Essas mudanças as quais eu tenho em mente e devo agora tentar analisar são mudanças do que eu chamarei de estrutura vertical de produção, causada por mudanças na oferta de crédito para produzir. Se nós tivermos que analisar um sistema econômico, nós podemos fazer uma seção vertical e outra horizontal através dele. A seção horizontal exibiria diferentes ramos ou linhas de indústrias diferenciadas pelos bens de consumo, que são o resultado final desses diferentes ramos: aqui nós temos a indústria de comida, incluindo a agricultura, a indústria de roupas, a indústria de exposições, etc. Indústrias que produzem bens de produção — digamos, a indústria de ferro e aço — pertencem simultaneamente a diferentes ramos nesta linha horizontal, porque o ferro e o aço são usados na produção de muitos dos bens de consumo. A velha afirmação de que uma superprodução geral é impensável, que nós nunca podemos ter demais de todos os bens, porque as necessidades humanas são insaciáveis, mas que sérias desproporções podem se desenvolver como conseqüência de uma superprodução parcial, esta afirmação se refere principalmente à estrutura de produção horizontal. Desproporcionalidade neste sentido significa que, por uma razão ou por outra, a proporção apropriada de recursos produtivos dedicados a diferentes ramos da indústria foi perturbada — que, e.g., a indústria automobilística está sobredesenvolvida, que mais capital e trabalho foram investidos nessa indústria do que é justificado pela demanda comparativa pelo produto dessa indústria e por outros produtos industriais. Eu espero que esteja claro o que eu quero dizer quando falo da estrutura horizontal e das desproporcionalidades horizontais de produção.
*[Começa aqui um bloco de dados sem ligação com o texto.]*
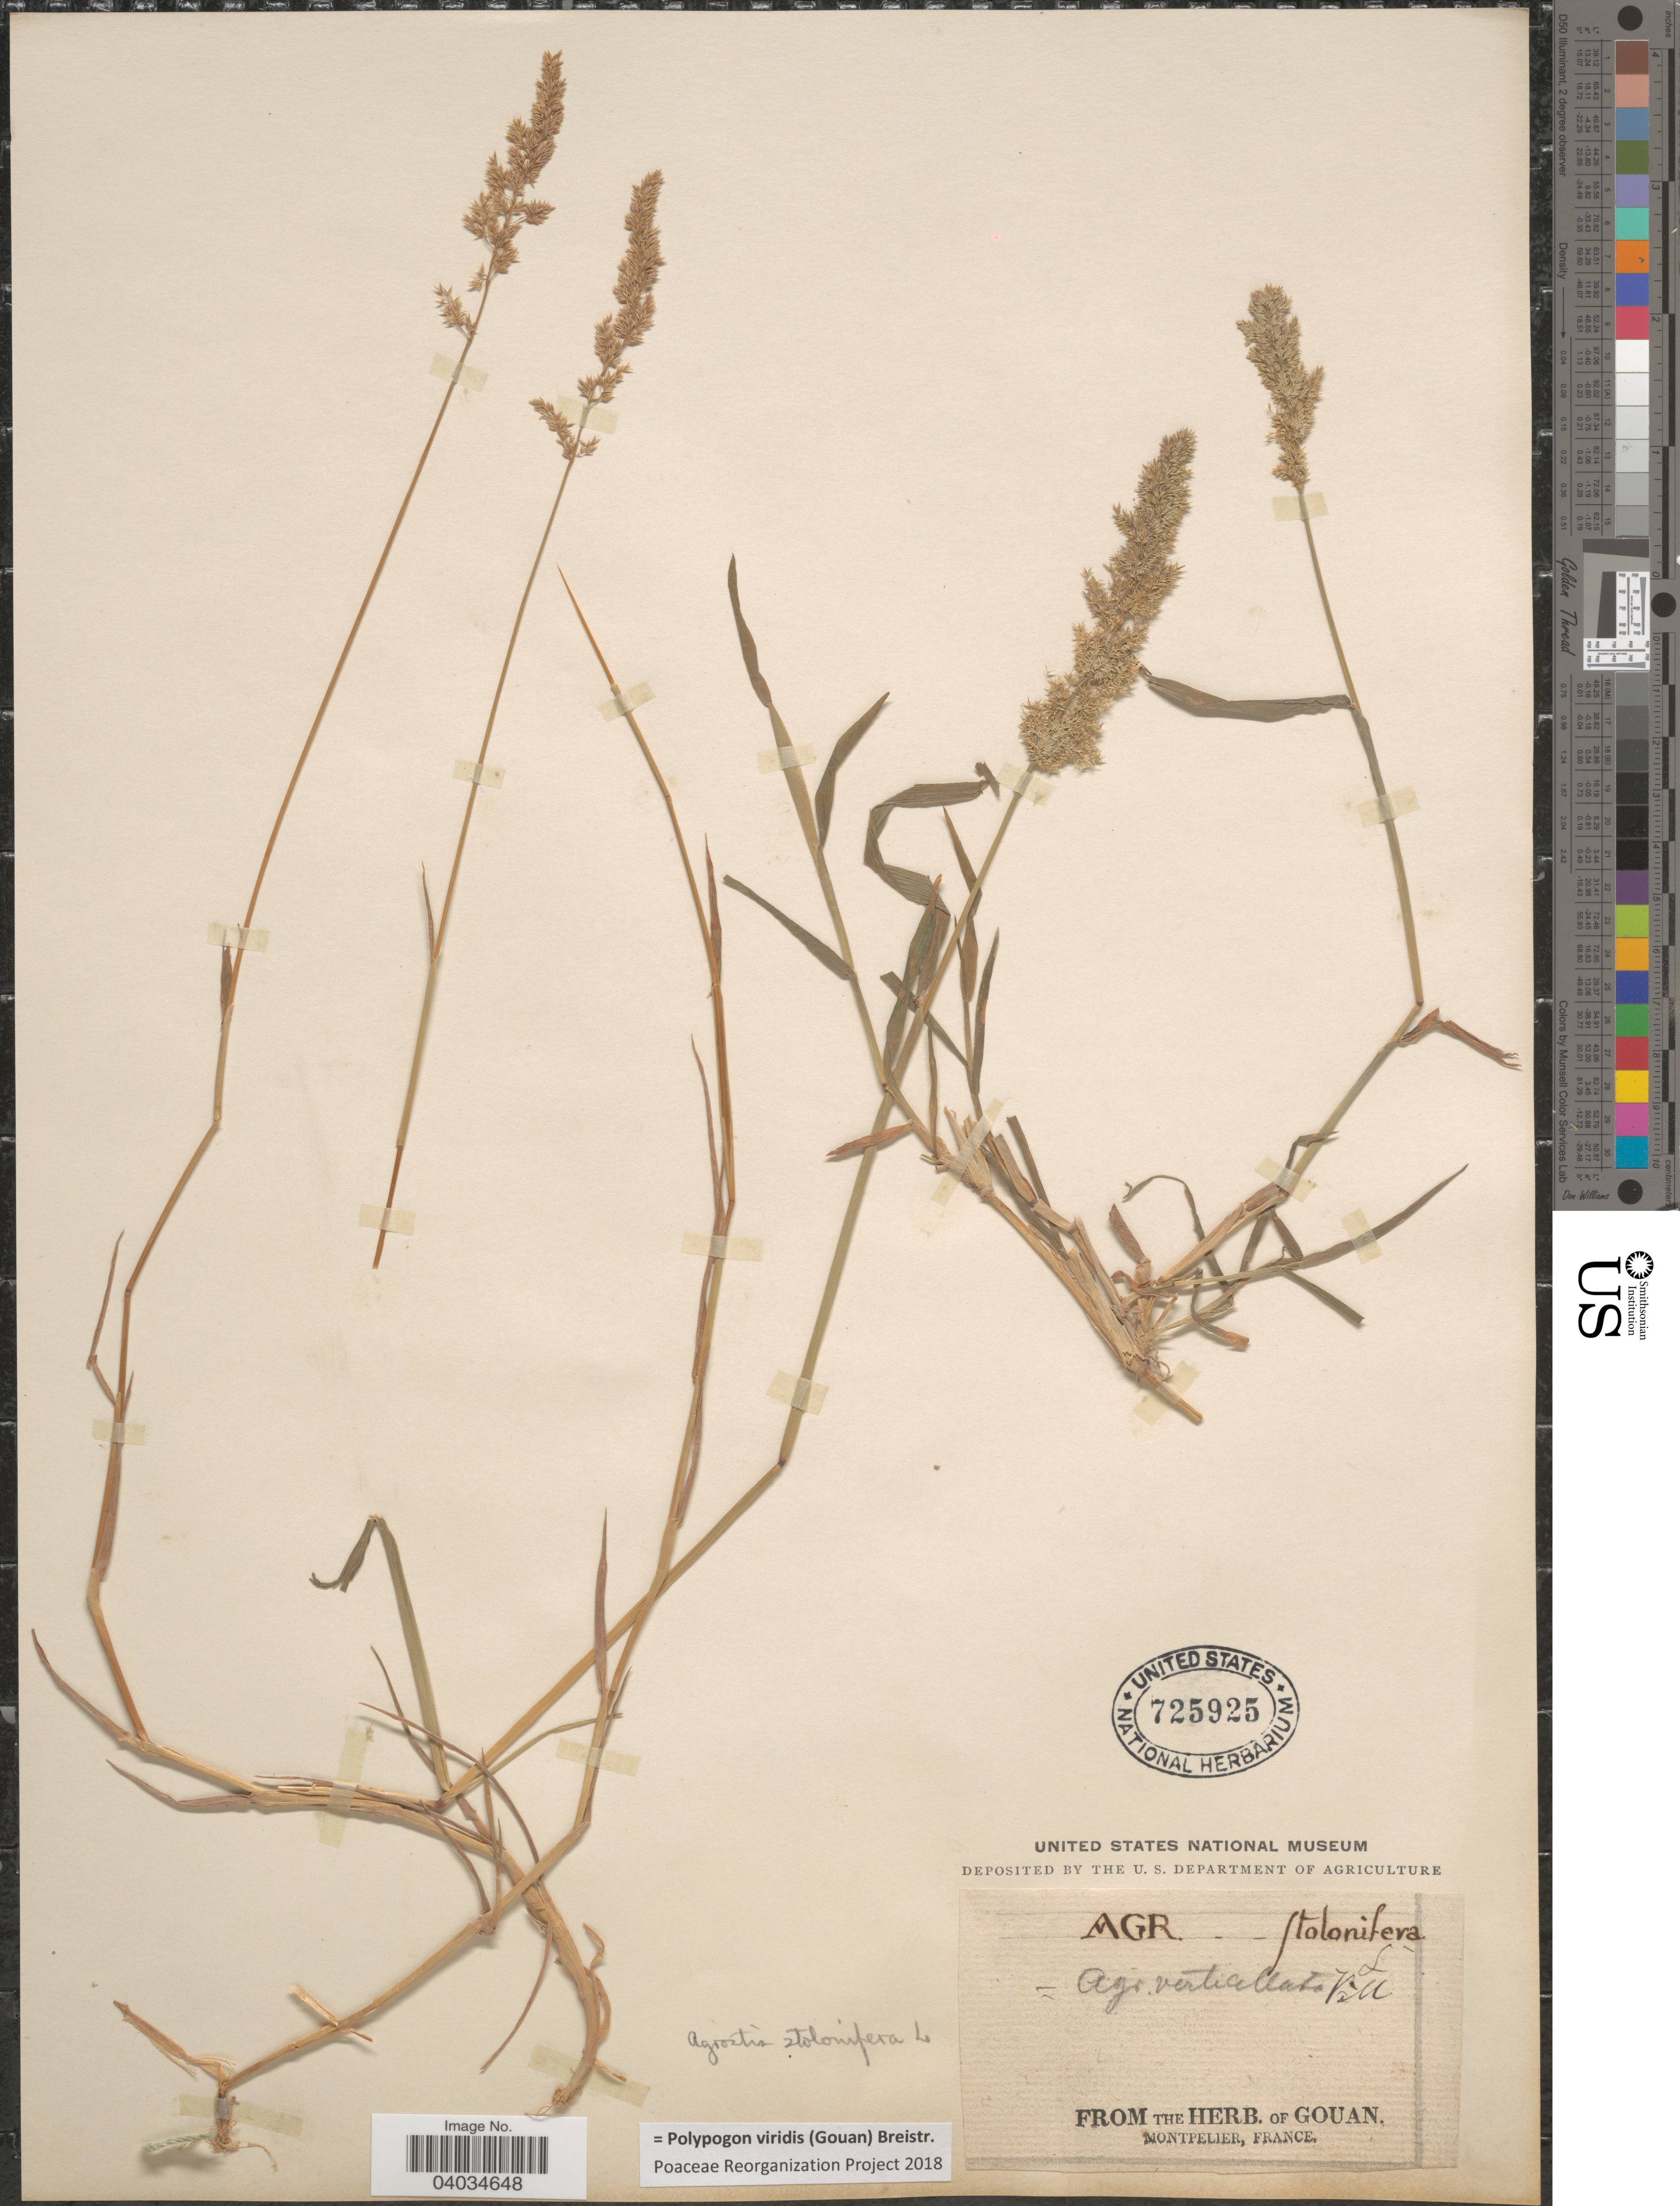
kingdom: Plantae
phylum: Tracheophyta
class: Liliopsida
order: Poales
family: Poaceae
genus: Polypogon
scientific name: Polypogon viridis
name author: (Gouan) Breistroffer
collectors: ex herb. Gouan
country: France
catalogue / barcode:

Nós fazemos, por outro lado, uma seção vertical através de um sistema econômico se seguirmos cada bem finalizado, pronto para o consumo, até as diferentes fases de produção e notarmos por quantos estágios um bem particular tem que passar antes que chegue ao consumidor final. Tome-se, e.g., um par de sapatos e trace sua árvore genealógica econômica. Nosso caminho nos leva do varejista, através do atacadista, até a fábrica de sapatos; e, seguindo um dos diferentes filamentos que se encontram neste ponto, digamos uma máquina de costura usada para a fabricação de sapatos, nós somos levados para a indústria de máquinas, para a usina de aço, e eventualmente para a mina de carvão e de ferro. Se nós seguirmos outro ramo, ele nos levará à fazendo que criou o gado do qual o couro foi tirado. E, além disso, há muitos estágios intermediários entre essas fases maiores do processo produtivo, a saber, os vários serviços de transporte. Todo bem tem que passar por vários estágios sucessivos de preparação antes que os retoques finais sejam aplicados e que eventualmente ele chegue ao consumidor final. Leva um período de tempo considerável seguir uma parte particular através de todo esse processo, da fonte desse fluxo até a desembocadura, onde acaba e desaparece no mar sem fundo do consumo. Porém, quando o processo inteiro é uma vez completado e cada um dos estágios sucessos é apropriadamente equipado com capitais fixos e circulantes, nós podemos esperar um fluxo contínuo de bens de consumo.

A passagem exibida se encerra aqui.